Duke Energy, the nation’s largest investor-owned electric utility, claims to make affordability, efficiency and access to renewable energy for its low-income customers a priority. But an investigation by the Environmental Working Group shows that just the opposite is true.
Duke serves 6.1 million residential customers in its monopoly territories in the Carolinas, Florida, Ohio and Indiana. EWG’s investigation – “Tone Deaf: The Facts Behind Duke Energy’s Low-Income Programs” – documents how the company repeatedly tries to raise fixed charges, which hits low-income customers the most; attacks energy efficiency programs in general; underfunds its own low-income efficiency programs; underfunds programs meant to help low-income customers pay their bills; and makes it harder for them to go solar.
“The COVID-19 pandemic has made it harder for low-income families across the nation to make ends meet while they juggle utility and other bills,” said Grant Smith, EWG’s senior energy policy advisor and co-author of the report. “But the pandemic only exposes the underlying energy affordability burden that low-income customers live with monthly. We found this is particularly true for Duke Energy customers, and that the company’s claim that ‘affordability is really important’ is mostly lip service.”
“This report clearly shows that a substantial number of Duke’s customers struggle to pay their electric bills, and when this happens, families end up sacrificing other needs, such as food and health care,” added Rory McIlmoil, senior energy analyst for Appalachian Voices, in Duke’s home state of North Carolina. “Rather than spending billions on new gas plants and unnecessary grid upgrades, Duke should instead invest that money in low-income solar and energy efficiency programs that alleviate household energy burdens.”

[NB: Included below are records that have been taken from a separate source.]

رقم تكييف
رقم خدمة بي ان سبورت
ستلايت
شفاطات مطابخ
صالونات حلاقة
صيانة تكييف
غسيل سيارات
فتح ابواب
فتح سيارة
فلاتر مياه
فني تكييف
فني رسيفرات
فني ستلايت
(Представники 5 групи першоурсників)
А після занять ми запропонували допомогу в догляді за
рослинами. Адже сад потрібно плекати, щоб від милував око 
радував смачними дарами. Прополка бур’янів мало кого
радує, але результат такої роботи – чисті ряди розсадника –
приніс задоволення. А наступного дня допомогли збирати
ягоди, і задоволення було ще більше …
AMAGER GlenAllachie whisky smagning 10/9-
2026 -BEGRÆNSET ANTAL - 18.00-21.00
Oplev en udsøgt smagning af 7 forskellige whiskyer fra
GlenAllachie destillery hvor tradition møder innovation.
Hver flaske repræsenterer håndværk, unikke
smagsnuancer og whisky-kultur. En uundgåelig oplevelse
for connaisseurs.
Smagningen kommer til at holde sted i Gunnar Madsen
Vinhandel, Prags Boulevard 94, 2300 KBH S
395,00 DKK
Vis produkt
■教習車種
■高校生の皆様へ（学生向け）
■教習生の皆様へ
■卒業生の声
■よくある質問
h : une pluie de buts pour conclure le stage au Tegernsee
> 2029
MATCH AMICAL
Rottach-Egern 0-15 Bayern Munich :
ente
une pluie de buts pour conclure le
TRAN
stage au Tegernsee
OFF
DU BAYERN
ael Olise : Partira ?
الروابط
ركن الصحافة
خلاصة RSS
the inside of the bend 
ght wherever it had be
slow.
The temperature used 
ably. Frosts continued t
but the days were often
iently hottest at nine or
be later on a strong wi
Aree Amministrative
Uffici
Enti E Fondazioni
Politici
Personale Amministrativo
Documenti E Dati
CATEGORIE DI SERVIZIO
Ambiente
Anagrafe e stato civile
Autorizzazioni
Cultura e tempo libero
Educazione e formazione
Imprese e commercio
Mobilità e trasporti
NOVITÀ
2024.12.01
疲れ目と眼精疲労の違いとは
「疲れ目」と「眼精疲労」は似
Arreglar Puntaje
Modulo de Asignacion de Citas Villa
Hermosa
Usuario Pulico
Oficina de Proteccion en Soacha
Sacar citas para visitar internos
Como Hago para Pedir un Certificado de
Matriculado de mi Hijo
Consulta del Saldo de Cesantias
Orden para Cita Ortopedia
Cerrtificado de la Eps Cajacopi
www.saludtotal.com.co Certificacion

Fully 20 percent of Duke’s customers live in poverty, compared to the national rate of 12 percent, and that does not take into account the millions of newly unemployed Americans who have lost their jobs in the past two months. Yet Duke is asking Indiana regulators to force its customers to pay for electricity they have not used as the pandemic has shuttered businesses and kept people at home.
Duke has pursued big rate hikes for its customers in all of its service areas. These hikes are often couched as increases in the fixed monthly charge – the flat fee for hooking up to the company’s system, regardless of how much electricity the customer uses. Last year, when South Carolina utility commissioners slashed a Duke request to raise the flat monthly fee by more than $20, commissioners said Duke’s executives “were ‘tone deaf’ as to how a 238% increase . . . would have negatively and adversely impacted the elderly, the disabled, the low income and low use customers.”
In seeking to raise flat fees, Duke has repeatedly argued that because they use less energy, solar customers and customers who are more energy efficient are unfairly subsidized by other ratepayers. But in Duke’s most recent bid to raise the fixed monthly charge in North Carolina, utility commissioners cited an opinion from the state attorney general’s office that said the proposal “will shift costs to small users such as low-income and elderly consumers who live in small apartments, as they are charged the same unavoidable [flat rate] as other residential consumers who live in spacious high-consumption residences.”
Each year, the research firm Fisher, Sheehan & Colton estimates the home energy “affordability gap” for every county in the nation. The difference between affordable household energy costs and what people actually pay is defined as the affordability gap.
FSC says that households should not spend more than 6 percent of their income on heating, cooling, lighting and appliances. Yet households in Duke’s service areas with earnings up to the federal poverty line paid an average of 17 percent of their income on energy.
Duke does little to close the affordability gap, consistently underfunding its own programs designed to help low-income customers pay their bills. And much of the low-income support comes not from the company but from ratepayers in the form of mandatory bill charges or voluntary donations. In Indiana, millions of dollars of Duke’s support for low-income programs were to settle regulators’ and public interest groups’ objections to overcharges for the ongoing Edwardsport coal gasification plant boondoggle.
EWG’s investigation found other examples of Duke’s disregard for low-income customers, including:
- In the most recent analysis of U.S. utilities’ low-income programs by the American Council for an Energy-Efficient Economy, or ACEEE, three of Duke’s subsidiaries – in Indiana, Ohio and North Carolina – scored zero points for percent of energy efficiency funding dedicated to low-income programs. Three other Duke subsidiaries scored either 1 point or half a point.
- Duke claims that prepay plans, which let customers contribute to an account that is drawn down monthly, result in a significant reduction in customer energy usage. But an ACEEE report found that Duke’s proposals for prepay plans in North and South Carolina would result in higher costs. What’s more, Duke’s claims that prepay plans result in lower usage are inflated by its preposterous position that disconnections for nonpayment are “energy efficiency” measures – as if customers who are shut off are choosing not to pay and not to use electricity.
“It is callous and cynical for Duke to use disingenuous concern for affordability to disguise its efforts to bolster profits and undermine customer opportunities to reduce their utility bills, particularly at the expense of low-income households,” said Smith. “If Duke wants to be seen as a compassionate corporation at the forefront of America’s clean-energy revolution, it must put its money where its mouth is.”